We are just people who happened to be in the epicenter of the most recent Ebola outbreak, and this is just a blog. This is not an official news source, this is not a scientific record, this is not the policy voice of WHM. Today we’ve received numerous calls because the country’s paper the New Vision took quotes from this blog and printed them (even on the scale of our bizarre life this week, washing up dishes from breakfast and getting a call from the President is a bit unexpected) . . . Leaving us with a dilemma. If we screen every word to make sure it is politically and theologically correct, then we are safer, but we’ll hold back. If we don’t, we are more genuine, but we may say the wrong thing.
For now I would like to continue as we have been. We are here to serve the sick, to step into whatever gaps we can to assist the national and international responders, and to be a voice of witness to our friends and family to the suffering of Bundibugyo. Those three roles seem to be the path God has called us to. For instance, we try to interpret culture to the foreigners, and we are available to Ugandans who want to use us to connect with NGO’s. Right now Scott is working on dismantling one of the mission phone antennas to see if he can improve the signal for Kikyo Health Center. Later we’ll go check on Jonah’s family, then to the briefings. Tomorrow he and Scott Will are planning to make a concerted effort to get patients back to Nyahuka Health Center for treatment of all the other myriad of non-Ebola life-threatening conditions that have always been abundant here. So we are stretched. If you read things that give you pause, then please give us grace. If we are told by our mission that we are overstepping our bounds, we’ll listen. This is not about us, it is about people whom we love and care for, and we only want to communicate what we are truly experiencing in a way that enables their story to be heard and your prayers to be informed.

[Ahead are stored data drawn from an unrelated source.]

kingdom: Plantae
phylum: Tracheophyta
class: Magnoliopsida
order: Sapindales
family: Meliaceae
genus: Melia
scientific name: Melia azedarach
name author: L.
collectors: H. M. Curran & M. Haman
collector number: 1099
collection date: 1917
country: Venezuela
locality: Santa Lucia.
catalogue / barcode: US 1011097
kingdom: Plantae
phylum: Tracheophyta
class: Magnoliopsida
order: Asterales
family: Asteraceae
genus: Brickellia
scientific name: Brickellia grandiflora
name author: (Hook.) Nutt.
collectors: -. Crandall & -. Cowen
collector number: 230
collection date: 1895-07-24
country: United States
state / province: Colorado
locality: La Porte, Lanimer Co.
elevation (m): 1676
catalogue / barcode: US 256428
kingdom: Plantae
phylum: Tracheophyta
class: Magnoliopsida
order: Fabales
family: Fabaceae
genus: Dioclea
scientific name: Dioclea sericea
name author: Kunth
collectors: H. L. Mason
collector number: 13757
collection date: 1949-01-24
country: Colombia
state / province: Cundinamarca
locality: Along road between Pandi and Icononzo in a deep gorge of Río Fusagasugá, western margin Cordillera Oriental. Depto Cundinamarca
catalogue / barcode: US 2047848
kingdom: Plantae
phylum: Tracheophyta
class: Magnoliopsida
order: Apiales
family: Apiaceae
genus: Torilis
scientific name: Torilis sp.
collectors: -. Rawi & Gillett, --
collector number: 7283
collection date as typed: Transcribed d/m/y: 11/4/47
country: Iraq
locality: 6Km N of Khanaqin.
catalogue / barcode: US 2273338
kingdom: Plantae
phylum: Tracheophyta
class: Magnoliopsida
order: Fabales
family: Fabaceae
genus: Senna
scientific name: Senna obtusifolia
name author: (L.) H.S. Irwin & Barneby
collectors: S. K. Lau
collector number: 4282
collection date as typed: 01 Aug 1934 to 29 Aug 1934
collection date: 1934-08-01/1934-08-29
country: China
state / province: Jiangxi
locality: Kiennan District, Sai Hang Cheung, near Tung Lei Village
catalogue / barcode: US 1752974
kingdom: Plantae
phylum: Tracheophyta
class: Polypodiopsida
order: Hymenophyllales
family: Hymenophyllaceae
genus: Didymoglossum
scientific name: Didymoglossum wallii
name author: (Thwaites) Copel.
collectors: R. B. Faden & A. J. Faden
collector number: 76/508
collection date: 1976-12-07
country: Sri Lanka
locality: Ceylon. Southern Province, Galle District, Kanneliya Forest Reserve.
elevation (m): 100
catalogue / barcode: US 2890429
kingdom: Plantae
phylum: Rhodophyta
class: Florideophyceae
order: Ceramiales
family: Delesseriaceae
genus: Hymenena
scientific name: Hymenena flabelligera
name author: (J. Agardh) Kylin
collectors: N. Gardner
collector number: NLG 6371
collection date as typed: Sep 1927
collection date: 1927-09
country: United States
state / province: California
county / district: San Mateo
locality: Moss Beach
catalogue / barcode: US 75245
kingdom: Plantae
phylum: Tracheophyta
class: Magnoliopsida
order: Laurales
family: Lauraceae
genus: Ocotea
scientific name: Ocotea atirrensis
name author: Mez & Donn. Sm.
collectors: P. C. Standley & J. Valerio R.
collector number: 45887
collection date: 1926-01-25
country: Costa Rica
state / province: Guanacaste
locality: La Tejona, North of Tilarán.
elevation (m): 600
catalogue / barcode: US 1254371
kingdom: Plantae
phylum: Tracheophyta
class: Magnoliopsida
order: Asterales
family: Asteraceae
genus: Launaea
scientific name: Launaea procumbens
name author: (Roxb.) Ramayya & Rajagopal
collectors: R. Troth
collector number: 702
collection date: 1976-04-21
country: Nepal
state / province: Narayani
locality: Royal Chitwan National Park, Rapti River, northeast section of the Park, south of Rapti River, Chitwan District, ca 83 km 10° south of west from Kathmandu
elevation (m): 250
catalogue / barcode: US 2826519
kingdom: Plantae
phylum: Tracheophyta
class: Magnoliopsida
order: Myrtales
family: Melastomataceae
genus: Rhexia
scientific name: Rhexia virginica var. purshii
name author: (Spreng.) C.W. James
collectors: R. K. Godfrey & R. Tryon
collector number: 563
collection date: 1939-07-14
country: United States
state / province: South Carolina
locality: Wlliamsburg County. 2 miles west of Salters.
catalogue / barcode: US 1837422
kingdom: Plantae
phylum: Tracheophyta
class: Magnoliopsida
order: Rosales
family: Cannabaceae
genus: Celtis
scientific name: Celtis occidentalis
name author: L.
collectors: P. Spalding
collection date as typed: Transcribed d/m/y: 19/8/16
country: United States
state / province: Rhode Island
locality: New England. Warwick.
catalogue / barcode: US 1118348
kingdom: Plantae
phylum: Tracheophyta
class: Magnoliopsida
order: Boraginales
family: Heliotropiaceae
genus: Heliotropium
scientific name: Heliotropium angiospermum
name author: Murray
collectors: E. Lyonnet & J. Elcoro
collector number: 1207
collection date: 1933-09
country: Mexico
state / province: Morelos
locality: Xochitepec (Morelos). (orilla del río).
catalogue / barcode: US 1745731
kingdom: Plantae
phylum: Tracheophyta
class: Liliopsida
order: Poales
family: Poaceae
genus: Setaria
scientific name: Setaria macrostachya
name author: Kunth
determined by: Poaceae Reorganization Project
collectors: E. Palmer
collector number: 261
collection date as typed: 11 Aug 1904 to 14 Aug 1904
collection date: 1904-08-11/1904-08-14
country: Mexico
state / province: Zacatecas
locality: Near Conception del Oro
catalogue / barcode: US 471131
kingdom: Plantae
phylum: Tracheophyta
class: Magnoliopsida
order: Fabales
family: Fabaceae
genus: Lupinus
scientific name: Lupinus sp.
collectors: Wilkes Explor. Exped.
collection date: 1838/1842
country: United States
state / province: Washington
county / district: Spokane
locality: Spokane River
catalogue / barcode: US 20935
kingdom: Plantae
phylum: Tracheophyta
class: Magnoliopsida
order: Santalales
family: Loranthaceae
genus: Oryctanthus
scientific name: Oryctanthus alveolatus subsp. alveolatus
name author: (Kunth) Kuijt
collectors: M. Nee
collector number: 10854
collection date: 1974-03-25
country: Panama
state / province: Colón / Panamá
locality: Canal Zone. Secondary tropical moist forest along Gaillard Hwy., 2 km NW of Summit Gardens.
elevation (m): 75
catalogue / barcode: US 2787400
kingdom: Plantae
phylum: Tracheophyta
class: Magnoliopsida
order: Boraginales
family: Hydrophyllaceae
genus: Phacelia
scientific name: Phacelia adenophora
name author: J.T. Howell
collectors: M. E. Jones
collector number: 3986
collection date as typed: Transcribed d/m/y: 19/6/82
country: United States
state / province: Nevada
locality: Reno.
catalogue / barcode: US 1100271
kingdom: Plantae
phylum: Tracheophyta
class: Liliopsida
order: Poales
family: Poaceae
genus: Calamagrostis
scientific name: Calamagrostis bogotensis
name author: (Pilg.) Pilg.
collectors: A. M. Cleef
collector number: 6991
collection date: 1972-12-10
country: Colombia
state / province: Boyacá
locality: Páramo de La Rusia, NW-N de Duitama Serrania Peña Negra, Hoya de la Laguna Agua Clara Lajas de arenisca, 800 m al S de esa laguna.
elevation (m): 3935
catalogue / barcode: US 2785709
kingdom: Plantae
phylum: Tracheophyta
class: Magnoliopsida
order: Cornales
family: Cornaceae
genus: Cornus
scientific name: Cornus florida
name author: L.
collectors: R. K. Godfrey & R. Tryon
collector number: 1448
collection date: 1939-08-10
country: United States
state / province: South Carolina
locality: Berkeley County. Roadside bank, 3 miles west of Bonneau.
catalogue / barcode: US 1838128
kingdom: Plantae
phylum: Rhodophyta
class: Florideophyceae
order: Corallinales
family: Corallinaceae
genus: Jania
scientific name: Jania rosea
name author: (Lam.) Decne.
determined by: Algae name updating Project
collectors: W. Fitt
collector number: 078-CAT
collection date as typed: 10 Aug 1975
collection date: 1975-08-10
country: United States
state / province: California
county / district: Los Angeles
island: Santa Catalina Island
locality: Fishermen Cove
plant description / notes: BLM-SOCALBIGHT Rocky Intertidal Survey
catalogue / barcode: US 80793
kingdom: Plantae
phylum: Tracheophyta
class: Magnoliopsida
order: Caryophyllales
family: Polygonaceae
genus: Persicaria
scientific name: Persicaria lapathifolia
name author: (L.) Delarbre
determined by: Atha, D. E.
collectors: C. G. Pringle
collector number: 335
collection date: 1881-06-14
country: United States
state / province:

Sundays have been shown in previous outbreaks to be key times for social mobilization . . . Scott Will visited a handful of local churches this morning, while we focused on the crowd at Bundimulinga Presbyterian Church, trying to give facts and answer questions, inform prayers. There will continue to be interdenominational days of prayer and fasting on Wednesdays. After church we debriefed with the CDC representative who had also visited one of the largest congregations around, the Catholic church in Kanyanpunu. We all got similar questions. People are convinced that there is a combination of 17 herbs which local practitioners are selling, to use as enemas or as poultices rubbed into shallow razor-blade-cuts made in the skin, which will cure the disease. We are concerned that such a hope might encourage risky behaviour, and an herbalist using these methods could actually transmit the disease. So we try to answer respectfully and calmly but also to protect the fearful public from those that would use this crisis to enrich themselves.
Thanks for listening, and for walking through this valley with the people here.